I was raised in am extremely oppressive and abusive religious household. I would not be who I am today if I didn't have access to opinions outside of those shoved down my throat. I couldn't even listen to radio stations that weren't corporate soft rock or Christian music.
The internet was the only free space I had. Without it, I would certainly have killed myself as a child, rather than continue to submit to violent physical and religious abuse.
If we would stop blindly reacting with short-term thinking to each issue in turn that Corpgov presents us, and actually think deeply about what kind of future we'd like to build for those after us, it becomes radically clear that both the problem and solution as presented to us are actually detrimental in the long term.
I don’t disagree with what you are saying but it isn’t a solution to the problem. And the problem is about the children.
Without trying to offend you, but you are arguing this as: we don’t need to regulate alcohol or drugs because experiences, for everyone, will be better in the end…
If free speech is a drug, it’s a tonic against dictators and tyrants.
Terribly ironic that this is up for a vote at the time of the United State's 250th birthday.
> I don’t disagree with what you are saying but it isn’t a solution to the problem. And the problem is about the children.
You may have skipped over the part in my comment where I pointed out that this "problem" is ostensible at best, and is literally, intentionally presented in a way for you and others to remain engaged with that problem, talking loudly about it while others are trying to actually discuss the real problem being buried underneath:
Our corporate neoliberal authoritarian fascist governments are closing in fast to secure the surveillance state and consolidate their power through an unprecedented level of State control over our lives.
Again, "The children" is not the problem. That is literally the trojan horse being delivered to you through a type of propaganda which has already been well-documented.
> you are arguing this as: we don’t need to regulate alcohol or drugs because experiences, for everyone, will be better in the end…
I never made such an argument, or implied such an argument. What you've done here is present a complete straw man argument instead of critically engaging with the actual argument I've just made, which is that you're falling for corporate and government propaganda and taking up space serving their goals, instead of trying to serve the goals of your own society; and that's the twisted part, you think that you're doing exactly that by entertaining and fueling the "Think of the children" argument.

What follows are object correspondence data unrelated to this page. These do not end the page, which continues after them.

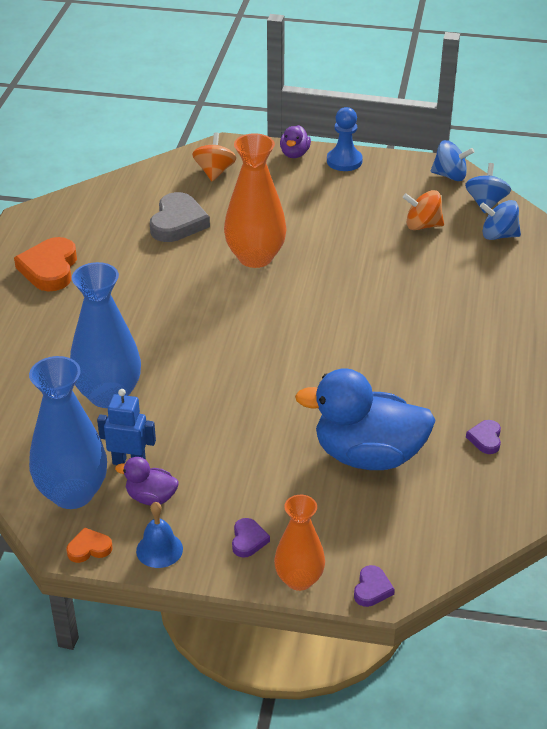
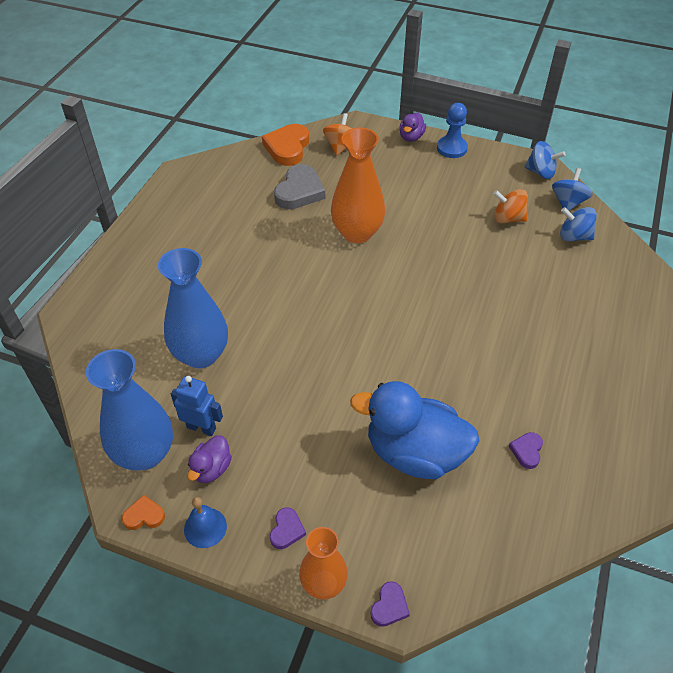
camera: 10 degrees right, 10 degrees up
(49, 269) = (184, 223): orange heart -> orange heart (287, 148)
(151, 497) = (211, 469): purple duck -> purple duck turned 90 degrees counterclockwise

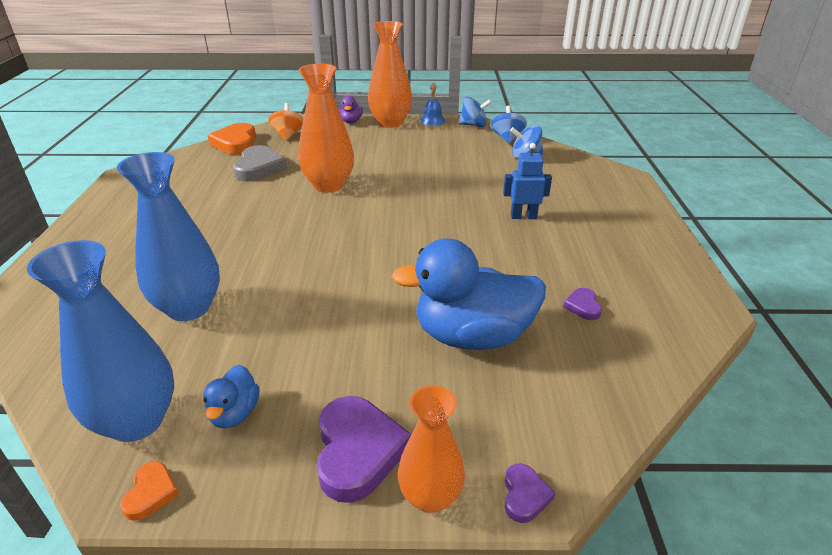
camera: 20 degrees left, 15 degrees down
(144, 515) = (151, 493): orange heart -> orange heart turned 120 degrees clockwise
(201, 427) = (209, 375): blue robot -> blue robot (523, 216)
(205, 527) = (245, 481): blue bell -> blue bell (432, 120)
(211, 469) = (235, 413): purple duck -> blue duck
(287, 530) = (358, 451): purple heart -> purple heart, size x2.02
(452, 148) = (390, 123): blue pawn -> orange vase
(508, 219) = (463, 155): orange spinning top -> none

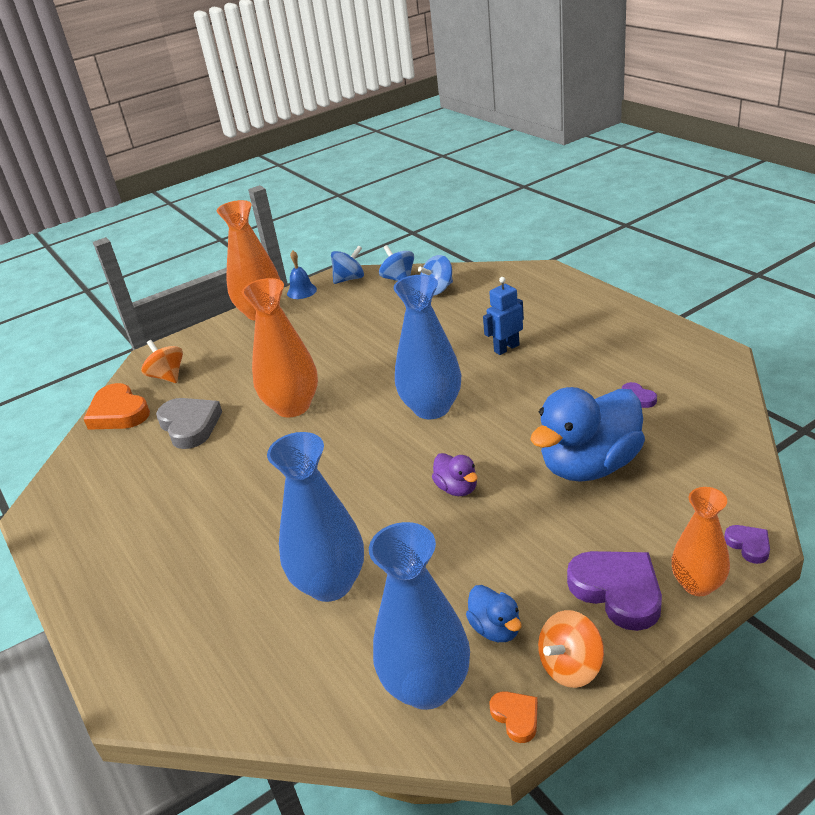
camera: 30 degrees left, 0 degrees up
(240, 485) = (571, 667): none -> orange spinning top
(351, 121) = (216, 330): purple duck -> purple duck (457, 488)
(413, 230) = (432, 408): none -> blue vase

But in order to not be a sucker, you have to harness that desire to do the right thing and peel back the layers of deception. Fighting the right fight. And not misconstruing valid arguments by saying, "Oh well you just don't want anything to be regulated at all, do you! You want kids to be able to freely access heroin?"
Which, ignoring the fact that ~100 years ago you could go buy a heroin tincture at the pharmacy for your children, this is just a false dichotomy. The options are not between "require children (And adults! That's the point!) to show ID before freely accessing information" and "let the kids shoot up heroin".